* _Directions_:
When the line containing "согласие на обработку персональных данных" appears in the data below, begin copying there and stop only after the line containing "en blauw winnen".

Dataset records
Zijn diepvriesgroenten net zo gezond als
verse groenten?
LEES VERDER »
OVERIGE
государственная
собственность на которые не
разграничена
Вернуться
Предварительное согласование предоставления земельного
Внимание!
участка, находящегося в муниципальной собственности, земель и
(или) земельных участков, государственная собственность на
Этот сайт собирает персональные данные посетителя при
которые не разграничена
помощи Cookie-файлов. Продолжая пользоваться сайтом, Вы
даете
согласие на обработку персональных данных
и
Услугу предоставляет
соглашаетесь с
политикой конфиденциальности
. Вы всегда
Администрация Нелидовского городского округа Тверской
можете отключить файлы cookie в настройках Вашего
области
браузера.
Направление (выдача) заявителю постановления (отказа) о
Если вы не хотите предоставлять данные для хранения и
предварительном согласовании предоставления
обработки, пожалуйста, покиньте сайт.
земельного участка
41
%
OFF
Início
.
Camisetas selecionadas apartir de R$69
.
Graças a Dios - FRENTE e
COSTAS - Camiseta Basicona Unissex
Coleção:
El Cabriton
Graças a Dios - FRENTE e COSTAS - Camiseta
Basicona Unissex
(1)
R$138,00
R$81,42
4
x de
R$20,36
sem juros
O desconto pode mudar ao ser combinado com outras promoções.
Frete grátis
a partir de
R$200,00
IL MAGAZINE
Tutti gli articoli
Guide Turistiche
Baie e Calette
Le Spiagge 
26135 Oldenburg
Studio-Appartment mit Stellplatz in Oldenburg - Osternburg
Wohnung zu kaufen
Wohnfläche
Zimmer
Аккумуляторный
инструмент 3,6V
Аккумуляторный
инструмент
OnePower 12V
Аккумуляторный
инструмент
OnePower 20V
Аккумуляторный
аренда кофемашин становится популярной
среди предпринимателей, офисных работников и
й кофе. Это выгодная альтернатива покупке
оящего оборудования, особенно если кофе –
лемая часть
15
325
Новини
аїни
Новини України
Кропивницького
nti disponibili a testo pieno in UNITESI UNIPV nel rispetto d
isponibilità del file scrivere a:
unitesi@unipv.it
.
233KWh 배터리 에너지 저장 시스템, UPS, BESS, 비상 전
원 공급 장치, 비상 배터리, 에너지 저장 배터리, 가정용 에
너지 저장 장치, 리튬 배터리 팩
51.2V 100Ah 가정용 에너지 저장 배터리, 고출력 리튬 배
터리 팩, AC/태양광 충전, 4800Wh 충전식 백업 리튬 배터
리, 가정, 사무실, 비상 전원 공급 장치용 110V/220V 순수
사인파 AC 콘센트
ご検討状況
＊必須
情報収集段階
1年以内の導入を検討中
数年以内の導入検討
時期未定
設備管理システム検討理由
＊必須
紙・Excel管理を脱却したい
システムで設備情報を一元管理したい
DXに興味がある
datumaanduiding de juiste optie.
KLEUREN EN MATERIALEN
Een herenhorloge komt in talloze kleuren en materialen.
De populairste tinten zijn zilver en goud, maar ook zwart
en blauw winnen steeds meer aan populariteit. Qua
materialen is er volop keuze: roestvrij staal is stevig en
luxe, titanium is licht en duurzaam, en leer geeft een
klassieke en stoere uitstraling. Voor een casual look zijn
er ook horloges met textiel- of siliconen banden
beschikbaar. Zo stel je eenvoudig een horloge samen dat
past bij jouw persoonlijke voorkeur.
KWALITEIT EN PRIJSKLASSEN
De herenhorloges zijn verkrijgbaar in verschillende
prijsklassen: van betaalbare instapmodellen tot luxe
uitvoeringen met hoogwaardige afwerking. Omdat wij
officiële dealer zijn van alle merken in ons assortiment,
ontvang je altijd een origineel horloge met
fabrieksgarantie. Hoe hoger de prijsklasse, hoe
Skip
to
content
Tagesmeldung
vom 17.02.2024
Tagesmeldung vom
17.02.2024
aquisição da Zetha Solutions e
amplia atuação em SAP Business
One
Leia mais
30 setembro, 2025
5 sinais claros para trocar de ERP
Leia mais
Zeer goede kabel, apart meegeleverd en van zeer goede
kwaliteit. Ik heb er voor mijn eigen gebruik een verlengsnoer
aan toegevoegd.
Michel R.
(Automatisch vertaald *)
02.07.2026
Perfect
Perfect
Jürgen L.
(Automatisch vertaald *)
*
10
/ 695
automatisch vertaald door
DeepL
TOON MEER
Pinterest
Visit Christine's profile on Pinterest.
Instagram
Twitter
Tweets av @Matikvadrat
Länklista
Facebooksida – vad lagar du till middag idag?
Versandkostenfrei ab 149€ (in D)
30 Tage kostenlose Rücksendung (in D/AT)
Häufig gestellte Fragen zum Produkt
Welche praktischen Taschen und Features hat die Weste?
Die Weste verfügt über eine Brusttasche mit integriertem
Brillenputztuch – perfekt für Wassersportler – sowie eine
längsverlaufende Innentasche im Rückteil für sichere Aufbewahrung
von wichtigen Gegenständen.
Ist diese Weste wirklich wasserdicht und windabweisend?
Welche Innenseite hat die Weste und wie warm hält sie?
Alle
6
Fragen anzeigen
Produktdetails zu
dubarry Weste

* _Task solution_:
согласие на обработку персональных данных
и
Услугу предоставляет
соглашаетесь с
политикой конфиденциальности
. Вы всегда
Администрация Нелидовского городского округа Тверской
можете отключить файлы cookie в настройках Вашего
области
браузера.
Направление (выдача) заявителю постановления (отказа) о
Если вы не хотите предоставлять данные для хранения и
предварительном согласовании предоставления
обработки, пожалуйста, покиньте сайт.
земельного участка
41
%
OFF
Início
.
Camisetas selecionadas apartir de R$69
.
Graças a Dios - FRENTE e
COSTAS - Camiseta Basicona Unissex
Coleção:
El Cabriton
Graças a Dios - FRENTE e COSTAS - Camiseta
Basicona Unissex
(1)
R$138,00
R$81,42
4
x de
R$20,36
sem juros
O desconto pode mudar ao ser combinado com outras promoções.
Frete grátis
a partir de
R$200,00
IL MAGAZINE
Tutti gli articoli
Guide Turistiche
Baie e Calette
Le Spiagge 
26135 Oldenburg
Studio-Appartment mit Stellplatz in Oldenburg - Osternburg
Wohnung zu kaufen
Wohnfläche
Zimmer
Аккумуляторный
инструмент 3,6V
Аккумуляторный
инструмент
OnePower 12V
Аккумуляторный
инструмент
OnePower 20V
Аккумуляторный
аренда кофемашин становится популярной
среди предпринимателей, офисных работников и
й кофе. Это выгодная альтернатива покупке
оящего оборудования, особенно если кофе –
лемая часть
15
325
Новини
аїни
Новини України
Кропивницького
nti disponibili a testo pieno in UNITESI UNIPV nel rispetto d
isponibilità del file scrivere a:
unitesi@unipv.it
.
233KWh 배터리 에너지 저장 시스템, UPS, BESS, 비상 전
원 공급 장치, 비상 배터리, 에너지 저장 배터리, 가정용 에
너지 저장 장치, 리튬 배터리 팩
51.2V 100Ah 가정용 에너지 저장 배터리, 고출력 리튬 배
터리 팩, AC/태양광 충전, 4800Wh 충전식 백업 리튬 배터
리, 가정, 사무실, 비상 전원 공급 장치용 110V/220V 순수
사인파 AC 콘센트
ご検討状況
＊必須
情報収集段階
1年以内の導入を検討中
数年以内の導入検討
時期未定
設備管理システム検討理由
＊必須
紙・Excel管理を脱却したい
システムで設備情報を一元管理したい
DXに興味がある
datumaanduiding de juiste optie.
KLEUREN EN MATERIALEN
Een herenhorloge komt in talloze kleuren en materialen.
De populairste tinten zijn zilver en goud, maar ook zwart
en blauw winnen steeds meer aan populariteit. Qua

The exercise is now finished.